(Entries taken from a collection)
#####
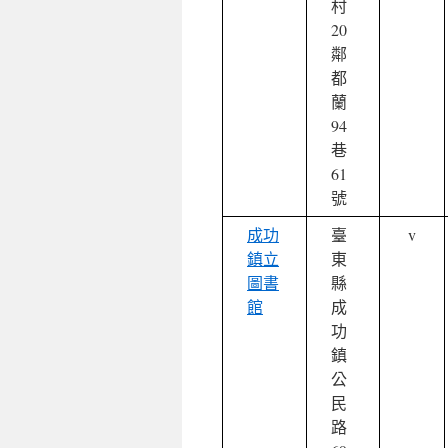
村
20
鄰
都
蘭
94
巷
61
號
成功
臺
v
鎮立
東
圖書
縣
館
成
功
鎮
公
民
路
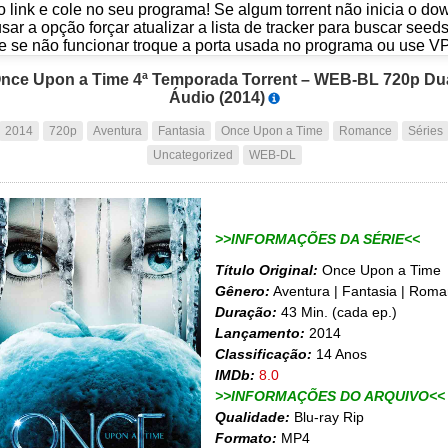
o link e cole no seu programa! Se algum torrent não inicia o d
usar a opção forçar atualizar a lista de tracker para buscar seed
e se não funcionar troque a porta usada no programa ou use V
nce Upon a Time 4ª Temporada Torrent – WEB-BL 720p Du
Áudio (2014)
2014
720p
Aventura
Fantasia
Once Upon a Time
Romance
Séries
Uncategorized
WEB-DL
>>INFORMAÇÕES DA SÉRIE<<
Título Original:
Once Upon a Time
Gênero:
Aventura | Fantasia | Rom
Duração:
43 Min. (cada ep.)
Lançamento:
2014
Classificação:
14 Anos
IMDb:
8.0
>>INFORMAÇÕES DO ARQUIVO<<
Qualidade:
Blu-ray Rip
Formato:
MP4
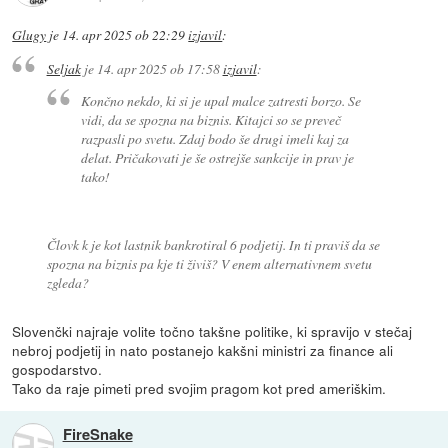
Glugy
je
14. apr 2025 ob 22:29
izjavil
:
Seljak
je
14. apr 2025 ob 17:58
izjavil
:
Končno nekdo, ki si je upal malce zatresti borzo. Se
vidi, da se spozna na biznis. Kitajci so se preveč
razpasli po svetu. Zdaj bodo še drugi imeli kaj za
delat. Pričakovati je še ostrejše sankcije in prav je
tako!
Človk k je kot lastnik bankrotiral 6 podjetij. In ti praviš da se
spozna na biznis pa kje ti živiš? V enem alternativnem svetu
zgleda?
Slovenčki najraje volite točno takšne politike, ki spravijo v stečaj
nebroj podjetij in nato postanejo kakšni ministri za finance ali
gospodarstvo.
Tako da raje pimeti pred svojim pragom kot pred ameriškim.
FireSnake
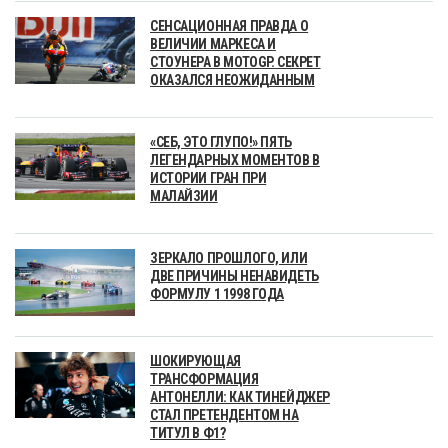
СЕНСАЦИОННАЯ ПРАВДА О
ВЕЛИЧИИ МАРКЕСА И
СТОУНЕРА В MOTOGP. СЕКРЕТ
ОКАЗАЛСЯ НЕОЖИДАННЫМ
«СЕБ, ЭТО ГЛУПО!» ПЯТЬ
ЛЕГЕНДАРНЫХ МОМЕНТОВ В
ИСТОРИИ ГРАН ПРИ
МАЛАЙЗИИ
ЗЕРКАЛО ПРОШЛОГО, ИЛИ
ДВЕ ПРИЧИНЫ НЕНАВИДЕТЬ
ФОРМУЛУ 1 1998 ГОДА
ШОКИРУЮЩАЯ
ТРАНСФОРМАЦИЯ
АНТОНЕЛЛИ: КАК ТИНЕЙДЖЕР
СТАЛ ПРЕТЕНДЕНТОМ НА
ТИТУЛ В Ф1?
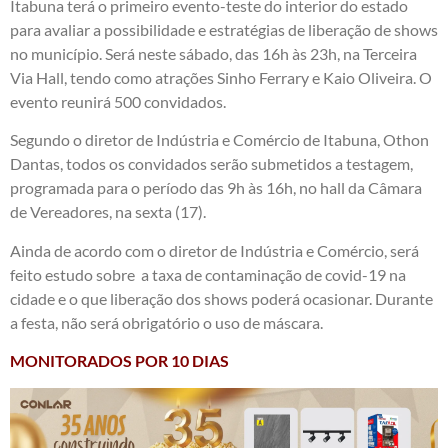
Itabuna terá o primeiro evento-teste do interior do estado
para avaliar a possibilidade e estratégias de liberação de shows
no município. Será neste sábado, das 16h às 23h, na Terceira
Via Hall, tendo como atrações Sinho Ferrary e Kaio Oliveira. O
evento reunirá 500 convidados.
Segundo o diretor de Indústria e Comércio de Itabuna, Othon
Dantas, todos os convidados serão submetidos a testagem,
programada para o período das 9h às 16h, no hall da Câmara
de Vereadores, na sexta (17).
Ainda de acordo com o diretor de Indústria e Comércio, será
feito estudo sobre a taxa de contaminação de covid-19 na
cidade e o que liberação dos shows poderá ocasionar. Durante
a festa, não será obrigatório o uso de máscara.
MONITORADOS POR 10 DIAS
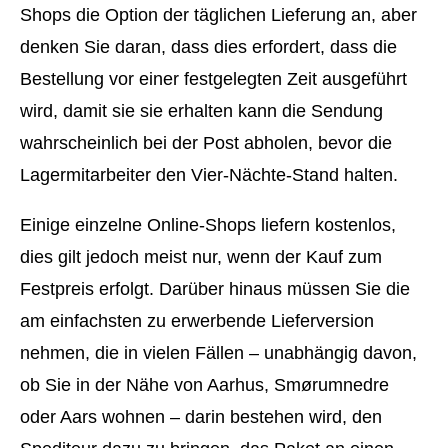
Shops die Option der täglichen Lieferung an, aber
denken Sie daran, dass dies erfordert, dass die
Bestellung vor einer festgelegten Zeit ausgeführt
wird, damit sie sie erhalten kann die Sendung
wahrscheinlich bei der Post abholen, bevor die
Lagermitarbeiter den Vier-Nächte-Stand halten.
Einige einzelne Online-Shops liefern kostenlos,
dies gilt jedoch meist nur, wenn der Kauf zum
Festpreis erfolgt. Darüber hinaus müssen Sie die
am einfachsten zu erwerbende Lieferversion
nehmen, die in vielen Fällen – unabhängig davon,
ob Sie in der Nähe von Aarhus, Smørumnedre
oder Aars wohnen – darin bestehen wird, den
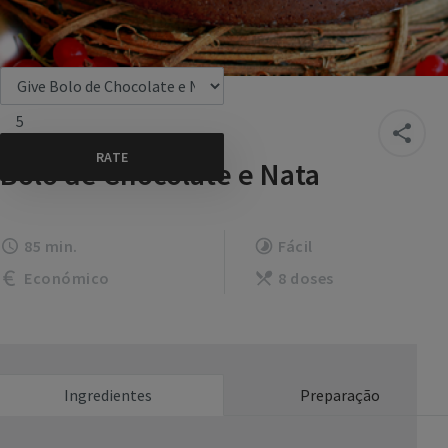
5
Bolo de Chocolate e Nata
85 min.
Fácil
Económico
8 doses
Ingredientes
Preparação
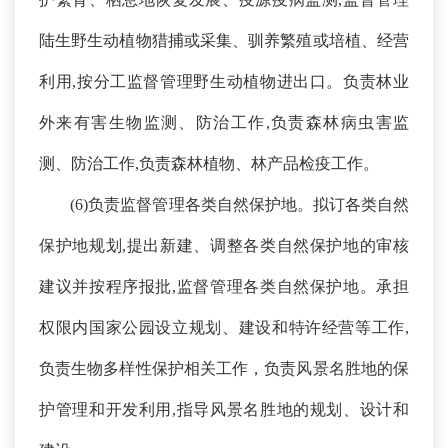
陆生野生动植物猎捕或采集、驯养繁殖或培植、经营
利用,按分工监督管理野生动植物进出口。负责林业
外来有害生物监测、防治工作,负责森林病虫害监
测、防治工作,负责森林植物、林产品检疫工作。
(
6
)负责监督管理各类自然保护地。拟订各类自然
保护地规划,提出新建、调整各类自然保护地的审核
建议并按程序报批,监督管理各类自然保护地。承担
权限内国家公园设立规划、建设和特许经营等工作,
负责生物多样性保护相关工作，负责风景名胜地的保
护管理和开发利用,指导风景名胜地的规划、设计和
#####
The answer is every line of the data, exactly as written, with the pictures dropped.

村
20
鄰
都
蘭
94
巷
61
號
成功
臺
v
鎮立
東
圖書
縣
館
成
功
鎮
公
民
路
o link e cole no seu programa! Se algum torrent não inicia o d
usar a opção forçar atualizar a lista de tracker para buscar seed
e se não funcionar troque a porta usada no programa ou use V
nce Upon a Time 4ª Temporada Torrent – WEB-BL 720p Du
Áudio (2014)
2014
720p
Aventura
Fantasia
Once Upon a Time
Romance
Séries
Uncategorized
WEB-DL
>>INFORMAÇÕES DA SÉRIE<<
Título Original:
Once Upon a Time
Gênero:
Aventura | Fantasia | Rom
Duração:
43 Min. (cada ep.)
Lançamento:
2014
Classificação:
14 Anos
IMDb:
8.0
>>INFORMAÇÕES DO ARQUIVO<<
Qualidade:
Blu-ray Rip
Formato:
MP4
Glugy
je
14. apr 2025 ob 22:29
izjavil
:
Seljak
je
14. apr 2025 ob 17:58
izjavil
:
Končno nekdo, ki si je upal malce zatresti borzo. Se
vidi, da se spozna na biznis. Kitajci so se preveč
razpasli po svetu. Zdaj bodo še drugi imeli kaj za
delat. Pričakovati je še ostrejše sankcije in prav je
tako!
Človk k je kot lastnik bankrotiral 6 podjetij. In ti praviš da se
spozna na biznis pa kje ti živiš? V enem alternativnem svetu
zgleda?
Slovenčki najraje volite točno takšne politike, ki spravijo v stečaj
nebroj podjetij in nato postanejo kakšni ministri za finance ali
gospodarstvo.
Tako da raje pimeti pred svojim pragom kot pred ameriškim.
FireSnake
СЕНСАЦИОННАЯ ПРАВДА О
ВЕЛИЧИИ МАРКЕСА И
СТОУНЕРА В MOTOGP. СЕКРЕТ
ОКАЗАЛСЯ НЕОЖИДАННЫМ
«СЕБ, ЭТО ГЛУПО!» ПЯТЬ
ЛЕГЕНДАРНЫХ МОМЕНТОВ В
ИСТОРИИ ГРАН ПРИ
МАЛАЙЗИИ
ЗЕРКАЛО ПРОШЛОГО, ИЛИ
ДВЕ ПРИЧИНЫ НЕНАВИДЕТЬ
ФОРМУЛУ 1 1998 ГОДА
ШОКИРУЮЩАЯ
ТРАНСФОРМАЦИЯ
АНТОНЕЛЛИ: КАК ТИНЕЙДЖЕР
СТАЛ ПРЕТЕНДЕНТОМ НА
ТИТУЛ В Ф1?
Itabuna terá o primeiro evento-teste do interior do estado
para avaliar a possibilidade e estratégias de liberação de shows
no município. Será neste sábado, das 16h às 23h, na Terceira
Via Hall, tendo como atrações Sinho Ferrary e Kaio Oliveira. O
evento reunirá 500 convidados.
Segundo o diretor de Indústria e Comércio de Itabuna, Othon
Dantas, todos os convidados serão submetidos a testagem,
programada para o período das 9h às 16h, no hall da Câmara
de Vereadores, na sexta (17).
Ainda de acordo com o diretor de Indústria e Comércio, será
feito estudo sobre a taxa de contaminação de covid-19 na
cidade e o que liberação dos shows poderá ocasionar. Durante
a festa, não será obrigatório o uso de máscara.
MONITORADOS POR 10 DIAS
Shops die Option der täglichen Lieferung an, aber
denken Sie daran, dass dies erfordert, dass die
Bestellung vor einer festgelegten Zeit ausgeführt
wird, damit sie sie erhalten kann die Sendung
wahrscheinlich bei der Post abholen, bevor die
Lagermitarbeiter den Vier-Nächte-Stand halten.
Einige einzelne Online-Shops liefern kostenlos,
dies gilt jedoch meist nur, wenn der Kauf zum
Festpreis erfolgt. Darüber hinaus müssen Sie die
am einfachsten zu erwerbende Lieferversion
nehmen, die in vielen Fällen – unabhängig davon,
ob Sie in der Nähe von Aarhus, Smørumnedre
oder Aars wohnen – darin bestehen wird, den
5
Bolo de Chocolate e Nata
85 min.
Fácil
Económico
8 doses
Ingredientes
Preparação
陆生野生动植物猎捕或采集、驯养繁殖或培植、经营
利用,按分工监督管理野生动植物进出口。负责林业
外来有害生物监测、防治工作,负责森林病虫害监
测、防治工作,负责森林植物、林产品检疫工作。
(
6
)负责监督管理各类自然保护地。拟订各类自然
保护地规划,提出新建、调整各类自然保护地的审核
建议并按程序报批,监督管理各类自然保护地。承担
权限内国家公园设立规划、建设和特许经营等工作,
负责生物多样性保护相关工作，负责风景名胜地的保
护管理和开发利用,指导风景名胜地的规划、设计和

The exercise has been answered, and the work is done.